## Request:
Across all the records, filter for lines with the word "resoluciones" and copy them.

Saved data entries

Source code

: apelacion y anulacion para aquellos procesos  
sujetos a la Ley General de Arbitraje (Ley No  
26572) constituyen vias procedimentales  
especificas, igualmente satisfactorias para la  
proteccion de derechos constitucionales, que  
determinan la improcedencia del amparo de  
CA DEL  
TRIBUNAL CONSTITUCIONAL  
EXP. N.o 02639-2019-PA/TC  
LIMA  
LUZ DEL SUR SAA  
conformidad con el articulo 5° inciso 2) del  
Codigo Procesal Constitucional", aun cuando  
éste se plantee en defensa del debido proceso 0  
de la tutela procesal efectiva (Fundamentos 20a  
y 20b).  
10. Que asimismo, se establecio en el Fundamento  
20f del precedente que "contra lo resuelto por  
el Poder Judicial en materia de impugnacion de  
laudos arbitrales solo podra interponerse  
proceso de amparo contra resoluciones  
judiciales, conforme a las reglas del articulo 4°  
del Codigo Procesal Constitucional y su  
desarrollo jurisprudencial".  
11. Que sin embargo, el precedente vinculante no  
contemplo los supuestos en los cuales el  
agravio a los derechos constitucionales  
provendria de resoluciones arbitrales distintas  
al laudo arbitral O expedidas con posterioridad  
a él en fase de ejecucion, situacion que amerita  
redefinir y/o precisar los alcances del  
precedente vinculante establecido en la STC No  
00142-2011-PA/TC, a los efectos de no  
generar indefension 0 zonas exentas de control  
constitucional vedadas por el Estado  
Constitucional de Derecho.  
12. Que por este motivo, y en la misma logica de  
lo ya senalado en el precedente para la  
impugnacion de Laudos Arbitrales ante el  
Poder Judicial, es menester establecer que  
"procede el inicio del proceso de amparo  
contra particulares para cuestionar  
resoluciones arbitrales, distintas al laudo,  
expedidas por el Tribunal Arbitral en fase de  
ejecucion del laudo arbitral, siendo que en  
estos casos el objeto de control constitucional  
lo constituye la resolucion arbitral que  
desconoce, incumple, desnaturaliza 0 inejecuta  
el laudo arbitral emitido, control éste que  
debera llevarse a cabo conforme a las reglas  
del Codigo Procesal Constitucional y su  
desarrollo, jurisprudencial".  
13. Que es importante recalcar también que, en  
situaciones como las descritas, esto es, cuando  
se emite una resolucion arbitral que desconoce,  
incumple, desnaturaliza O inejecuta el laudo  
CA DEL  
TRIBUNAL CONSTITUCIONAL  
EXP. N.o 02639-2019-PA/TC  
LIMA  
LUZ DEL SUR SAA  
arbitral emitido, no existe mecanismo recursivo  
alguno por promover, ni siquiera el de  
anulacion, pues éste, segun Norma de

## Task solution:
proceso de amparo contra resoluciones  
provendria de resoluciones arbitrales distintas  
resoluciones arbitrales, distintas al laudo,  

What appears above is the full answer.